::: EXCERPTED RECORDS :::

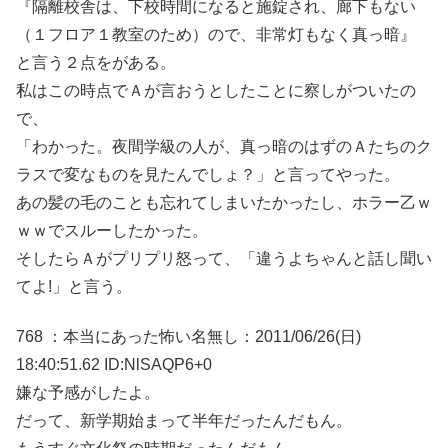
『隔離校舎は、下校時間になると施錠され、廊下もない
（１フロア１教室のため）ので、非常灯もなく真っ暗』
と言う２点をがある。
私はこの時点でＡが言おうとしたことに察しがついたの
で、
「わかった。夜間学級の人が、真っ暗のはずのＡたちのク
ラスで変なものを見たんでしょ？」と言ってやった。
あの髪の毛のことも忘れてしまいたかったし、ホラー乙ｗ
ｗｗでスルーしたかった。
そしたらＡがプリプリ怒って、「違うよちゃんと話し聞い
てよ!」と言う。
768 ：本当にあった怖い名無し：2011/06/26(日)
18:40:51.62 ID:NlSAQP6+0
嫌な予感がしたよ。
だって、新学期始まって半年だったんだもん。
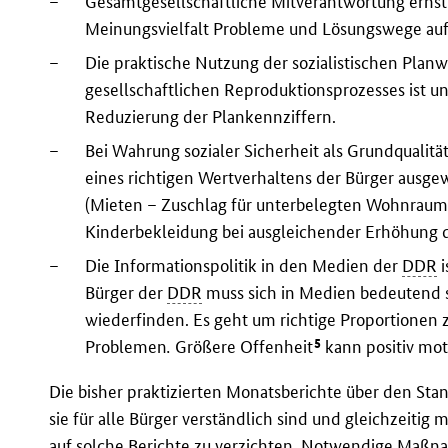
–
Gesamtgesellschaftliche Mitverantwortung ernst
Meinungsvielfalt Probleme und Lösungswege auf
–
Die praktische Nutzung der sozialistischen Planw
gesellschaftlichen Reproduktionsprozesses ist un
Reduzierung der Plankennziffern.
–
Bei Wahrung sozialer Sicherheit als Grundqualitä
eines richtigen Wertverhaltens der Bürger ausgew
(Mieten – Zuschlag für unterbelegten Wohnraum;
Kinderbekleidung bei ausgleichender Erhöhung d
–
Die Informationspolitik in den Medien der
DDR
i
Bürger der
DDR
muss sich in Medien bedeutend s
wiederfinden. Es geht um richtige Proportionen
5
Problemen
.
Größere Offenheit
kann positiv mot
Die bisher praktizierten Monatsberichte über den Stan
sie für alle Bürger verständlich sind und gleichzeitig 
auf solche Berichte zu verzichten. Notwendige Maß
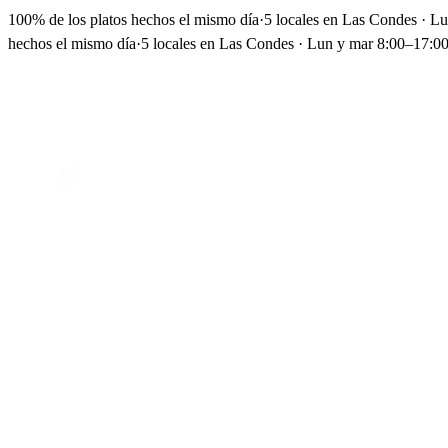
100% de los platos hechos el mismo día
·
5 locales en Las Condes · L
hechos el mismo día
·
5 locales en Las Condes · Lun y mar 8:00–17:00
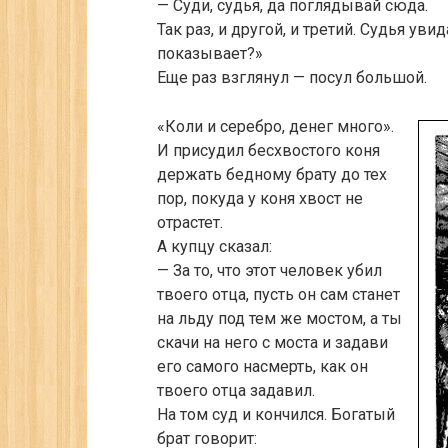
— Суди, судья, да поглядывай сюда.
Так раз, и другой, и третий. Судья ув
показывает?»
Еще раз взглянул — посул большой.
«Коли и серебро, денег много».
И присудил бесхвостого коня
держать бедному брату до тех
пор, покуда у коня хвост не
отрастет.
А купцу сказал:
— За то, что этот человек убил
твоего отца, пусть он сам станет
на льду под тем же мостом, а ты
скачи на него с моста и задави
его самого насмерть, как он
твоего отца задавил.
На том суд и кончился. Богатый
брат говорит:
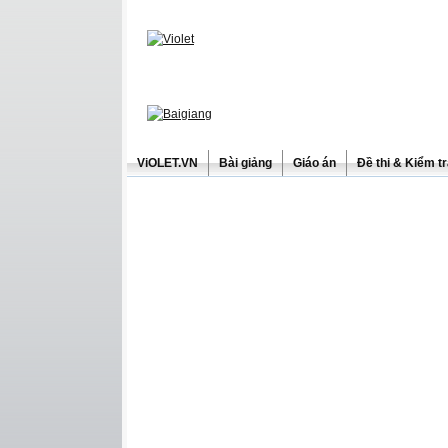
ViOLET.VN
Bài giảng
Giáo án
Đề thi & Kiểm t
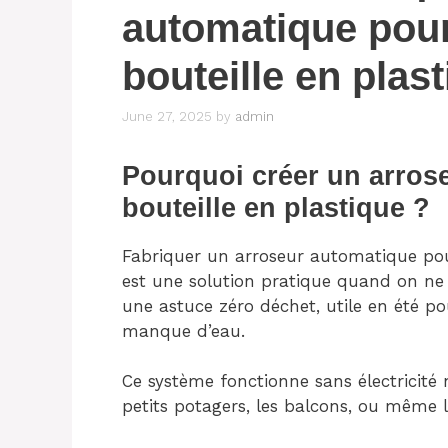
automatique pour
bouteille en plas
June 27, 2025
by
admin
Pourquoi créer un arros
bouteille en plastique ?
Fabriquer un arroseur automatique pou
est une solution pratique quand on ne p
une astuce zéro déchet, utile en été po
manque d’eau.
Ce système fonctionne sans électricité n
petits potagers, les balcons, ou même l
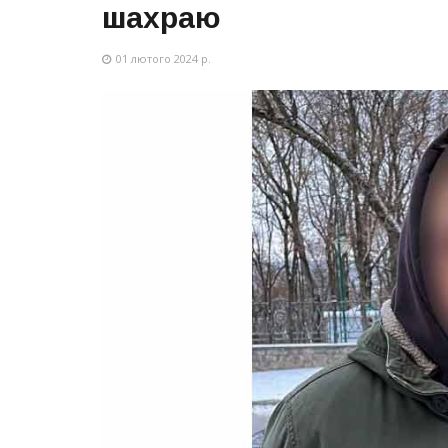
шахраю
01 лютого 2024 р.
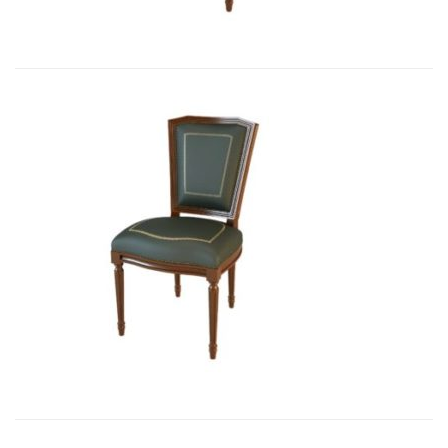
Art&Moble 01004 Стул неподвижны...
2 850,33
€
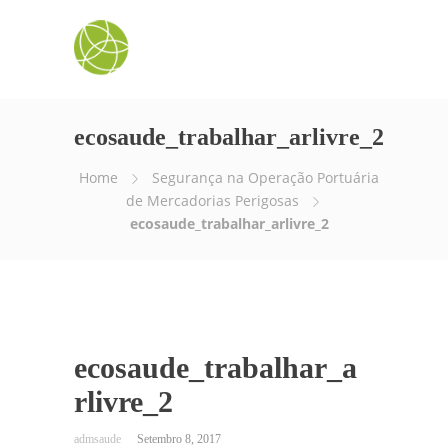
ecosaude_trabalhar_arlivre_2
Home
Segurança na Operação Portuária
de Mercadorias Perigosas
ecosaude_trabalhar_arlivre_2
ecosaude_trabalhar_a
rlivre_2
Setembro 8, 2017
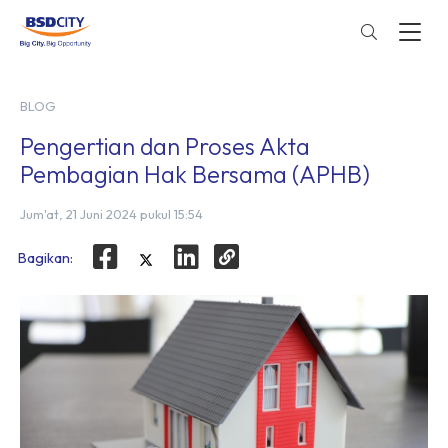
BLOG
Pengertian dan Proses Akta
Pembagian Hak Bersama (APHB)
Jum'at, 21 Juni 2024 pukul 15:54
Bagikan:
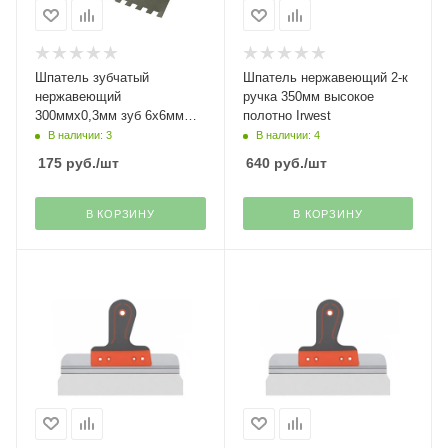
Шпатель зубчатый
Шпатель нержавеющий 2-к
нержавеющий
ручка 350мм высокое
300ммх0,3мм зуб 6х6мм
полотно Irwest
Stayer
В наличии: 3
В наличии: 4
175
руб.
/шт
640
руб.
/шт
В КОРЗИНУ
В КОРЗИНУ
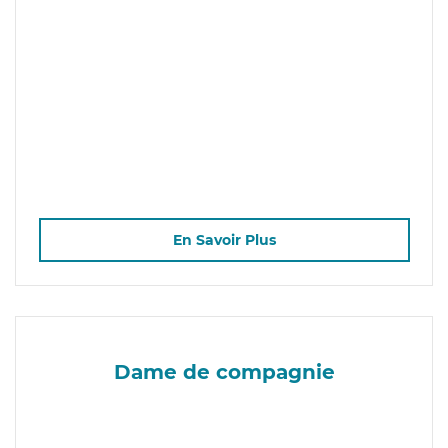
En Savoir Plus
Dame de compagnie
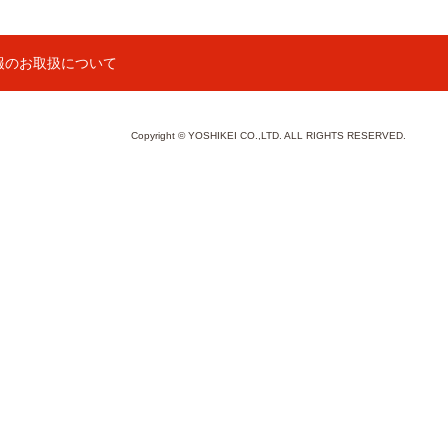
報のお取扱について
Copyright © YOSHIKEI CO.,LTD. ALL RIGHTS RESERVED.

:::

▶ [WHAT IS EXPECTED] An exact repeat of the listing above, pictures excluded, is the answer.

▶ [ANSWER TO THE EXERCISE]
『隔離校舎は、下校時間になると施錠され、廊下もない
（１フロア１教室のため）ので、非常灯もなく真っ暗』
と言う２点をがある。
私はこの時点でＡが言おうとしたことに察しがついたの
で、
「わかった。夜間学級の人が、真っ暗のはずのＡたちのク
ラスで変なものを見たんでしょ？」と言ってやった。
あの髪の毛のことも忘れてしまいたかったし、ホラー乙ｗ
ｗｗでスルーしたかった。
そしたらＡがプリプリ怒って、「違うよちゃんと話し聞い
てよ!」と言う。
768 ：本当にあった怖い名無し：2011/06/26(日)
18:40:51.62 ID:NlSAQP6+0
嫌な予感がしたよ。
だって、新学期始まって半年だったんだもん。
–
Gesamtgesellschaftliche Mitverantwortung ernst
Meinungsvielfalt Probleme und Lösungswege auf
–
Die praktische Nutzung der sozialistischen Planw
gesellschaftlichen Reproduktionsprozesses ist un
Reduzierung der Plankennziffern.
–
Bei Wahrung sozialer Sicherheit als Grundqualitä
eines richtigen Wertverhaltens der Bürger ausgew
(Mieten – Zuschlag für unterbelegten Wohnraum;
Kinderbekleidung bei ausgleichender Erhöhung d
–
Die Informationspolitik in den Medien der
DDR
i
Bürger der
DDR
muss sich in Medien bedeutend s
wiederfinden. Es geht um richtige Proportionen
5
Problemen
.
Größere Offenheit
kann positiv mot
Die bisher praktizierten Monatsberichte über den Stan
sie für alle Bürger verständlich sind und gleichzeitig 
auf solche Berichte zu verzichten. Notwendige Maß
100% de los platos hechos el mismo día
·
5 locales en Las Condes · L
hechos el mismo día
·
5 locales en Las Condes · Lun y mar 8:00–17:00
— Суди, судья, да поглядывай сюда.
Так раз, и другой, и третий. Судья ув
показывает?»
Еще раз взглянул — посул большой.
«Коли и серебро, денег много».
И присудил бесхвостого коня
держать бедному брату до тех
пор, покуда у коня хвост не
отрастет.
А купцу сказал:
— За то, что этот человек убил
твоего отца, пусть он сам станет
на льду под тем же мостом, а ты
скачи на него с моста и задави
его самого насмерть, как он
твоего отца задавил.
На том суд и кончился. Богатый
брат говорит:
ViOLET.VN
Bài giảng
Giáo án
Đề thi & Kiểm t
automatique pour
bouteille en plas
June 27, 2025
by
admin
Pourquoi créer un arros
bouteille en plastique ?
Fabriquer un arroseur automatique pou
est une solution pratique quand on ne p
une astuce zéro déchet, utile en été po
manque d’eau.
Ce système fonctionne sans électricité n
petits potagers, les balcons, ou même l
шахраю
01 лютого 2024 р.
Art&Moble 01004 Стул неподвижны...
2 850,33
€
ecosaude_trabalhar_arlivre_2
Home
Segurança na Operação Portuária
de Mercadorias Perigosas
ecosaude_trabalhar_arlivre_2
ecosaude_trabalhar_a
rlivre_2
Setembro 8, 2017
BLOG
Pengertian dan Proses Akta
Pembagian Hak Bersama (APHB)
Jum'at, 21 Juni 2024 pukul 15:54
Bagikan:
Шпатель зубчатый
Шпатель нержавеющий 2-к
нержавеющий
ручка 350мм высокое
300ммх0,3мм зуб 6х6мм
полотно Irwest
Stayer
В наличии: 3
В наличии: 4
175
руб.
/шт
640
руб.
/шт
В КОРЗИНУ
В КОРЗИНУ
En Savoir Plus
Dame de compagnie
報のお取扱について
Copyright © YOSHIKEI CO.,LTD. ALL RIGHTS RESERVED.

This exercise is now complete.